◆ **Instructions**:
1. In the film review, why is Christian Bale called emaciated in his role in The Machinist?
2. Carry the film review on from its final sentence.

◆ **Extract to read**:
+-------+

After the idiocy of The Purifiers, Zhang Yimou’s stunning martial arts epic Hero was a welcome relief. Set in the distant past, it opens with a nameless hero being granted an audience with a paranoid king who wishes to know how the hero rid the kingdom of three fearsome assassins who had each sworn to kill the king. But as the hero tells his tale, the king starts to suspect the hero may have a darker agenda of his own…. The film owes as much to Rashomon with it’s complex narrative structure and emphasis on the unreliability of it’s narrator as it does to Crouching Tiger, Hidden Dragon whose lyrical fight scenes and gorgeous mise-en-scene it echoes. The film is a feast of colour and spectacle but it’s central romance between assassins Tony Leung and Maggie Cheung is heart-breaking and Jet Li’s nameless charismatic hero (as playful in his storytelling as in his numerous martial arts scenes) is engaging. It is fitting that his final act of self-sacrifice gives birth to an empire whose mark the world still bears.

The overwhelming atmosphere of this year’s programme though, was one of paranoia, doubt and fear. If the rest of the world wasn’t out to get you as in Belgium’s Calvaire or Korea’s Old Boy, then it was the face looking back at you in the mirror. Marc Evans followed up his wonderfully nasty chiller My Little Eye with Trauma, a study of grief, psychosis and stalking made all the more unsettling for the performance of housewive’s choice and TV’s Mr Darcy, Colin Firth, as the fracturing personality at the film’s heart. Just as disturbing was an emaciated Christian Bale, who lost 63 pounds for his title role in The Machinist. Bale is magnetic as the obssessed, paranoid insomniac whose guilt is literally consuming him and his eventual epiphany is a shattering experience. And Morgan Spurlock really ought to get some diet tips from him.

+-------+

◆ **Entries shown**:
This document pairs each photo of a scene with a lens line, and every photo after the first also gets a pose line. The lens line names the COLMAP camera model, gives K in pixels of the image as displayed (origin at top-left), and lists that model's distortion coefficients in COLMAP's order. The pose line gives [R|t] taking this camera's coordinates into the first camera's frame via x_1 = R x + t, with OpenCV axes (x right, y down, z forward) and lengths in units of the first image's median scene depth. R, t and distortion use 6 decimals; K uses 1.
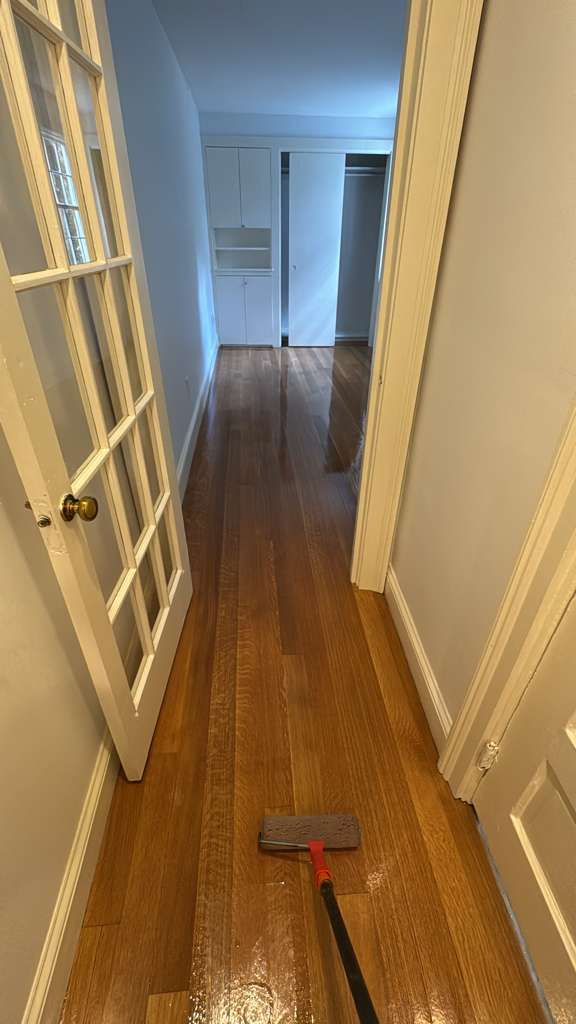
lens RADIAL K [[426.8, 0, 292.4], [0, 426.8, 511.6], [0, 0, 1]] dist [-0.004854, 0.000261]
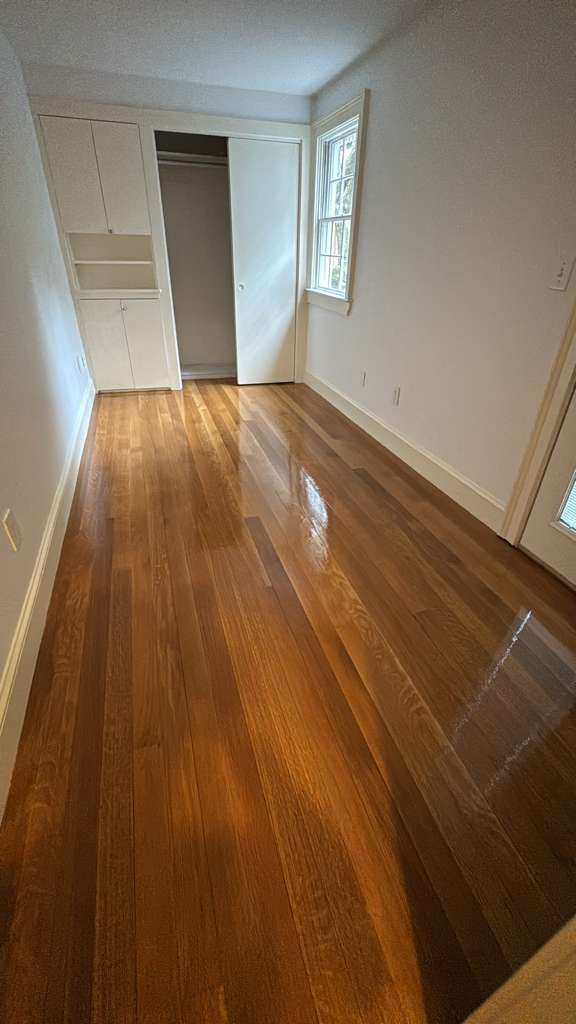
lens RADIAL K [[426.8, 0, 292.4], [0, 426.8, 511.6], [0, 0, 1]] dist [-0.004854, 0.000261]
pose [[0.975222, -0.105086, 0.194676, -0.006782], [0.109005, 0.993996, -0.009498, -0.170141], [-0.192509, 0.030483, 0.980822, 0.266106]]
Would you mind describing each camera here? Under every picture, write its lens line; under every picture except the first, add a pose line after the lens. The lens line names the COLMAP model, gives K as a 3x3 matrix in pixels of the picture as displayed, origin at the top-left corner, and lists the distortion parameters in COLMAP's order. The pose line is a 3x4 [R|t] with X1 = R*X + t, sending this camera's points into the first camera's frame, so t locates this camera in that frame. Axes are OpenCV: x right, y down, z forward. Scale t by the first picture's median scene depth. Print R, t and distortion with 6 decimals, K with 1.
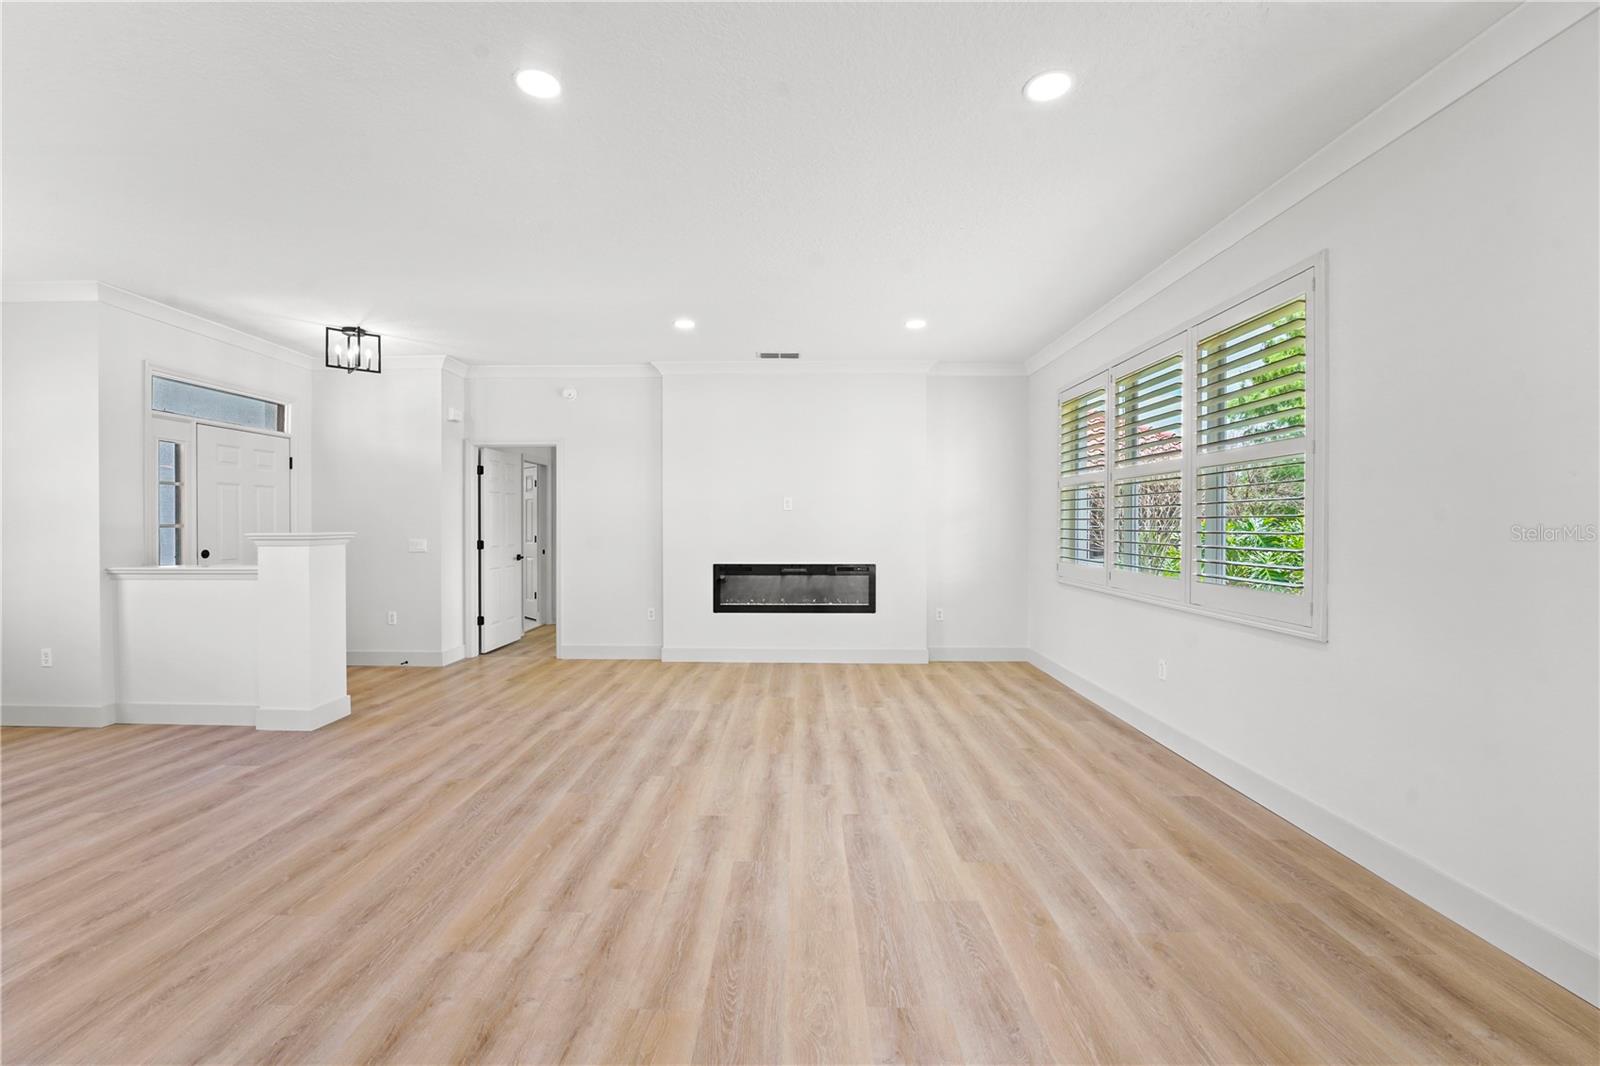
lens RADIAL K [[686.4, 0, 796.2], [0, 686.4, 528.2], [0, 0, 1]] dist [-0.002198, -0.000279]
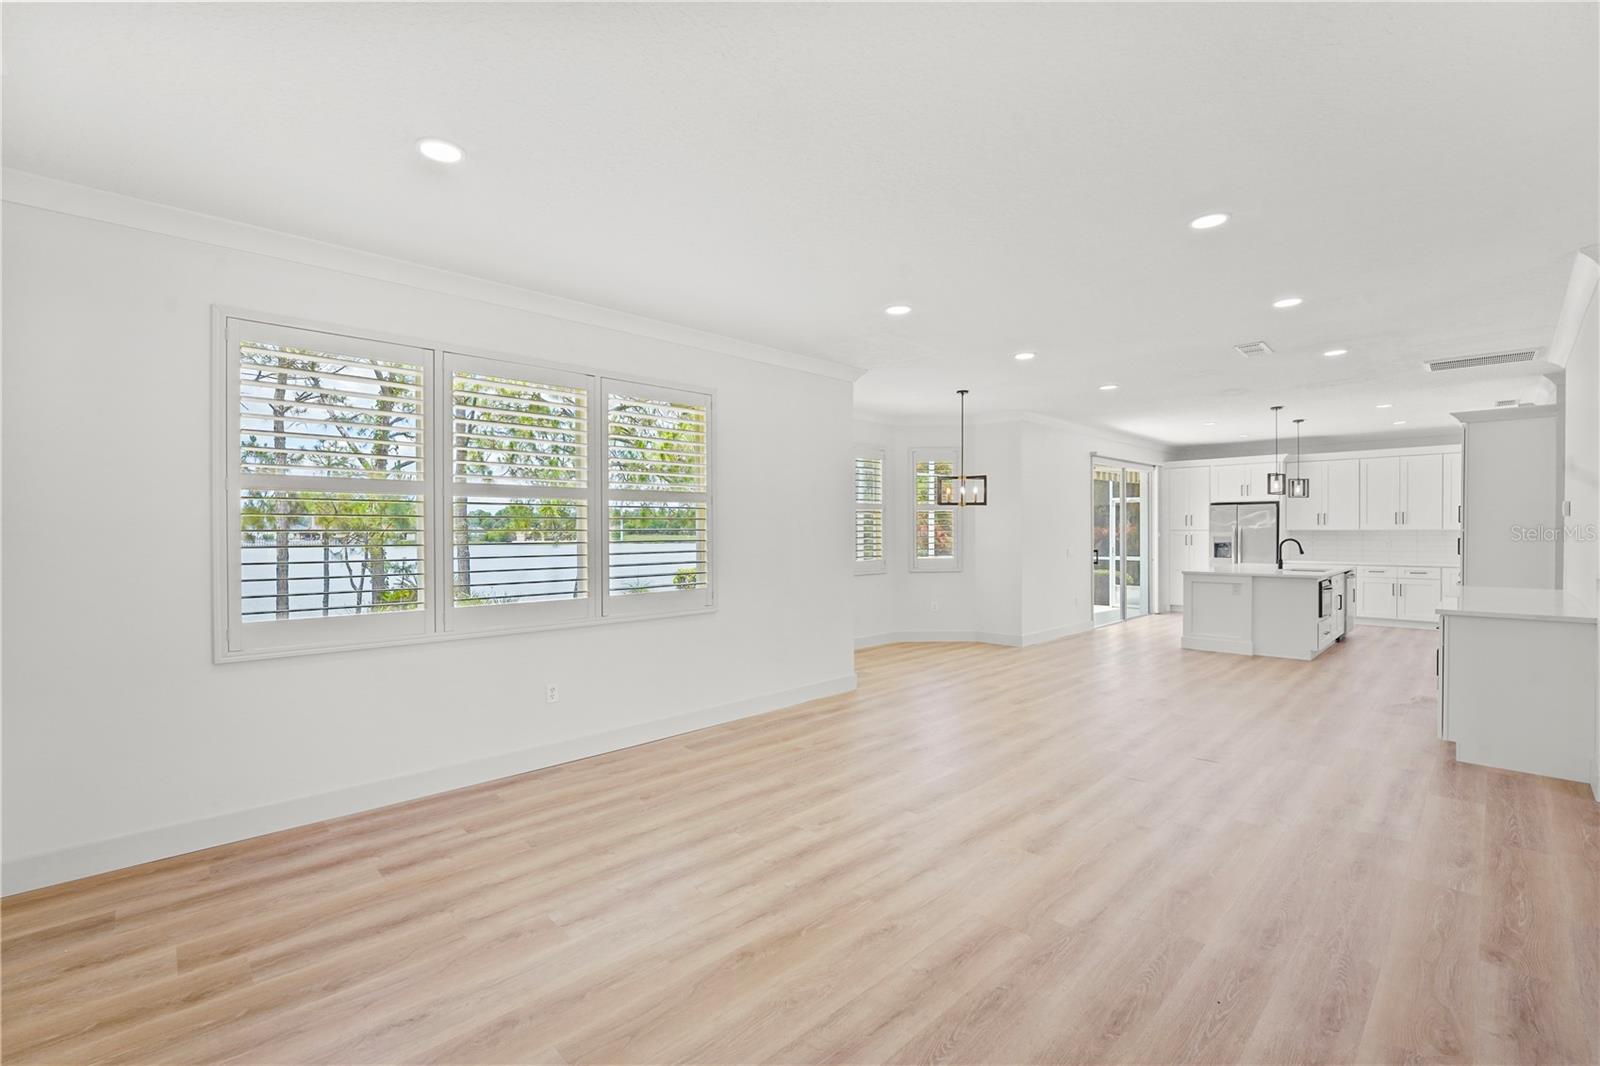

+-------+

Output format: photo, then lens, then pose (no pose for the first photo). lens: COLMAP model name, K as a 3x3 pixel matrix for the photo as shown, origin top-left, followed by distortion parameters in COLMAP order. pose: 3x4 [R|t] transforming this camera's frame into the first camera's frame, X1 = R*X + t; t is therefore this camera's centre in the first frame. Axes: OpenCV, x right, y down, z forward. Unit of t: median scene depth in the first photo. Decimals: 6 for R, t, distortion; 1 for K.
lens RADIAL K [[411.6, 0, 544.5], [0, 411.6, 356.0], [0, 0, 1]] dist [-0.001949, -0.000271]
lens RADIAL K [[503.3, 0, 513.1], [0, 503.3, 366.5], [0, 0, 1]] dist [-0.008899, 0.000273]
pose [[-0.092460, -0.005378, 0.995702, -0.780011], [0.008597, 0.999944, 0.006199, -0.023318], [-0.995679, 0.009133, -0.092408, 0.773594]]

+-------+

◆ **Your written answers**:
1. He lost 63 pounds to play the title role in The Machinist.

2.
The secret lurking at the dark heart of Old Boy, Park Chan-wook’s follow-up to 2002’s Sympathy for Mr Vengeance is equally shattering but our journey to it is a lot more fun. In a set-up that screams high-concept Hollywood remake, we watch as an anonymous wage slave is kidnapped, framed for murder and held in Terry Waite-style isolation for 15 years before being released without explanation. His demented search for the reason behind his imprisonment, and his attempt to exact retribution, leads to bone-crunching violence, some decidedly amateur dental work and a revelation that even if you see it coming, still shocks. Calvaire on the other hand is just repellant. Playing like an episode of The League of Gentlemen (with the laughs substituted with buggery, bestiality, torture, crucifixion, cross-dressing and some more buggery), I was too afraid to heckle this film. After all, I could have been sitting next to a Belgian. And Belgium is the country that gave us serial child abuser and killer Marc Dutroux. Having seen this film, I’m not surprised.

The most satisfying film for me though wasHungarian writer/director Nimrod Antal’s debut film, Kontroll, a stylish, hyper-kinetic, fluorescent and neon-soaked ride through the Budapest subway system, with not a frame of natural light in the entire movie, Kontroll juggles the antics of a group of misfit ticket inspectors, their conflict with a rival group of inspectors, the hunt for a hooded serial killer shoving unwary travellers under trains and the troubled hero’s tentative romance with a fare-dodging girl dressed as a bear. Dark, hypnotic and shot through with a humour that’s blacker than a Budapest tunnel, Kontroll works both as a convential thriller and, on a deeper level, as a metaphysical battle between good and evil for possession of a man’s soul with the healing power of love as the redemptive force that tips the balance. The most successful Hungarian film of last year, Kontroll’s remake rights have already been snapped up by Hollywood but it’s hard to believe Jerry Bruckheimer and co. could equal the breathless intensity of Kontroll’s subterranean adventure. Do yourself a favour, see it before they remake it.